That's just another way of expressing the concept that opportunities are limited.

Large investors (like those with $10B) can certainly take advantage of small opportunities, but just not with their full amount. But because they are large, there may be multiple small opportunities which they participate in, and diversify on, rather than a small investor who must commit to a single small opportunity (which forces them to take on individual/concentrated risk).

So it's not true that the $10M investor is better off.

username90|5 years ago

You are only one person, taking on more opportunities takes more of your time and subcontracting investments can only do so much. Jeff Bezos turned 300k start to 100 billions, a 300 000 times return on investment. Do you think he could have turned 100 billion to 30 quadrillions? Obviously not, it would be something like 100 billion to 1 trillion at best.

Investing in yourself or projects you run is the main way to get rich, otherwise you just get average returns but if you invest in yourself you can bet on you being much better at doing things than the rest of the world expects.

BoiledCabbage|5 years ago

> I think this is true, but only to a point.

This comment here is kinda incredible at being "technically correct". The argument is "That's not always true, it only hold for 99.99% of the time".

As in even if you're in the 99.99% OPs reasoning still holds. And yet so much time on this site is spent arguing on behalf of the .001% Ie people with way above $400 million in net worth.

You realize you're talking about fewer than 3000 people in the entire USA. Why is this even worth discussing? And that's still assuming they're putting all of their net worth into a single investment which they aren't.

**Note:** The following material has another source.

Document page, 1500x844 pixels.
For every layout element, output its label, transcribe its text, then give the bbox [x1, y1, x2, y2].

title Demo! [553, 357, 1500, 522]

This is so far from the point of being discussed it's a complete distraction. The epitome of "well actually...".

dternyak|5 years ago

Nice! My first internet fight. Exciting.

It's not just 3000 people. My comment is relevant for entities like pension funds, mutual funds, hedge funds, insurance companies that have to allocate their float, conglomerates like Berkshire hathaway, and those "negligible" 3000 people that account for probably a quarter or higher of personal investment.